Nearly four hours later, after bending over tables and using our arm and back muscles in new ways, we are exhausted and hungry--again. We are led to a cozy dining room with four tables in the back of the school where Giovanni Butto, a former student of journalism and sociology at the Universita di Bologna, serves lunch and moonlights as editor of the Spisnis' new cooking magazine.

He pours a delicious bottle of Cabernet Sauvignon Colli Bolognesi (produced in the hills of Bologna) and introduces us to piadina, a thin flatbread typical of the Emilia-Romangna region. Our lunch could feed a busload of tourists: a meat plate with prosciutto and sopressata, tortellini en brodo, and successive dishes sampling all the pastas we've made (finished with Alessandra's sauces that she's been cooking in a nearby open kitchen). Dessert is tenerina (a flourless chocolate cake). Before we leave with our diplomas in hand, Giovanni hands each of us a white paper bag with our pasta, now dried to take home.

After we return to the States, I browse through a classic Italian cookbook on my shelf, The Splendid Table by Lynn Rosetto Kasper. I'm looking for a sauce that's fit for the pasta we've brought home with us. As I open the book, I look at what she has written in the preface and couldn't agree more: "Ask an Italian where to take only one meal in Italy and, after recommending his mother's house, he will more than likely send you to Emilia-Romagna."

:: Material supplied ::
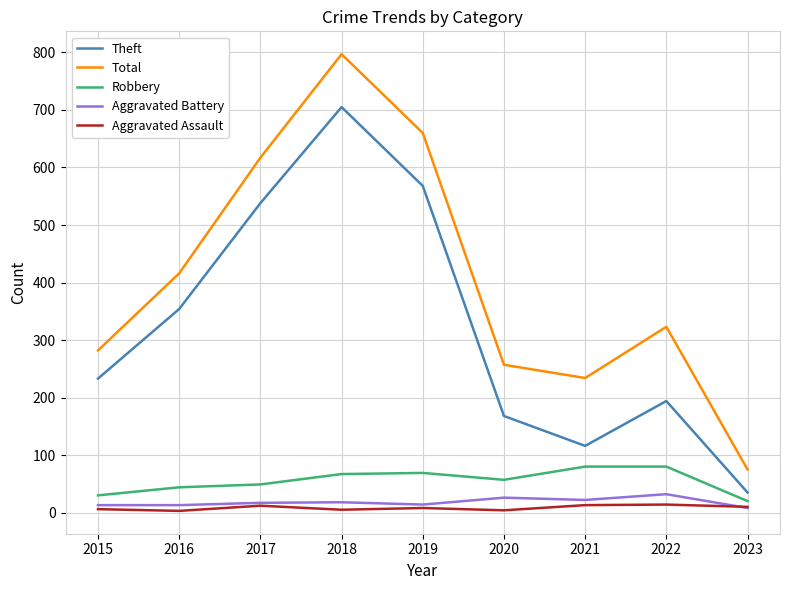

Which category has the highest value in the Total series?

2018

--

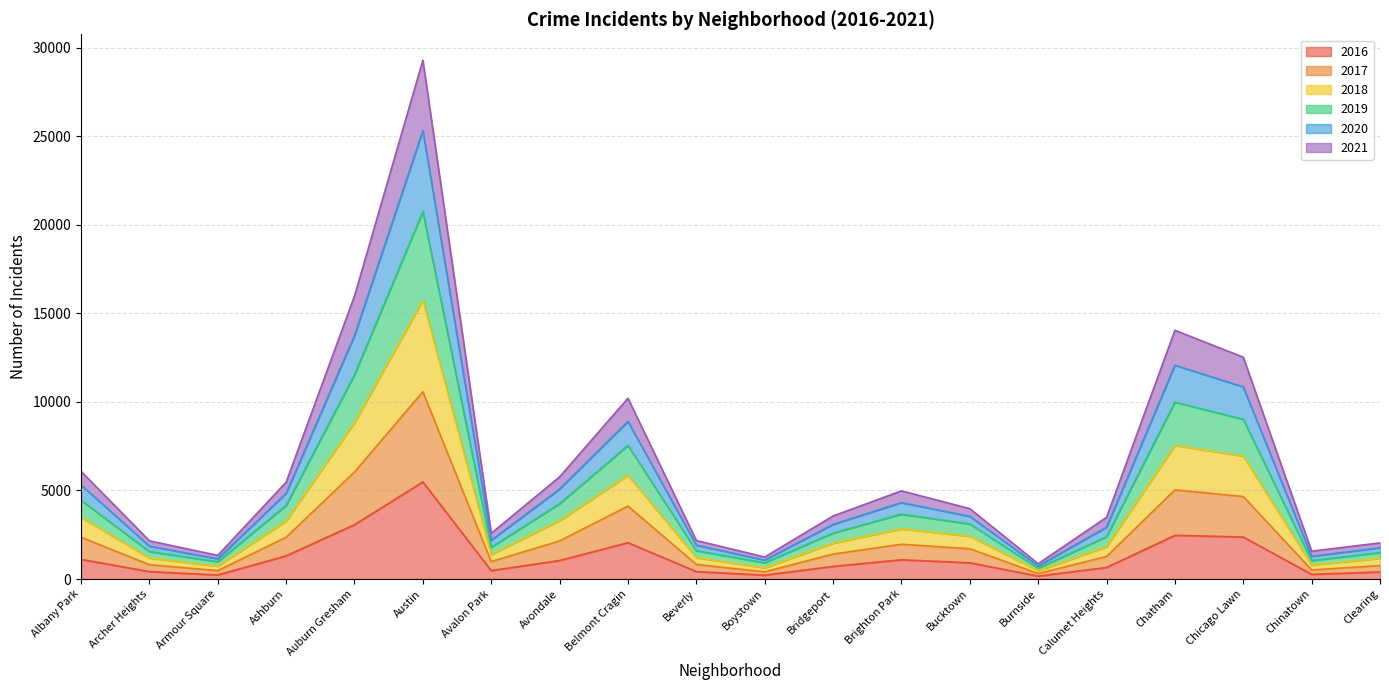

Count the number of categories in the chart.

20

:: Assigned task A ::
List every individual person that the cooking-school passage names by a first or full name.
:: Assigned task B ::
In the cooking-school passage, take the text between "Nearly four hours" and "new cooking magazine.", inclusive, and write it out with "exhausted" swapped for "worn out".
:: Assigned task C ::
Translate this sentence from the cooking-school passage into Spanish: "Dessert is tenerina (a flourless chocolate cake)."
The records play no part in what comes next.

:: Answer area A ::
Giovanni Butto, Alessandra, Lynn Rosetto Kasper

:: Answer area B ::
Nearly four hours later, after bending over tables and using our arm and back muscles in new ways, we are worn out and hungry--again. We are led to a cozy dining room with four tables in the back of the school where Giovanni Butto, a former student of journalism and sociology at the Universita di Bologna, serves lunch and moonlights as editor of the Spisnis' new cooking magazine.

:: Answer area C ::
El postre es tenerina (un pastel de chocolate sin harina).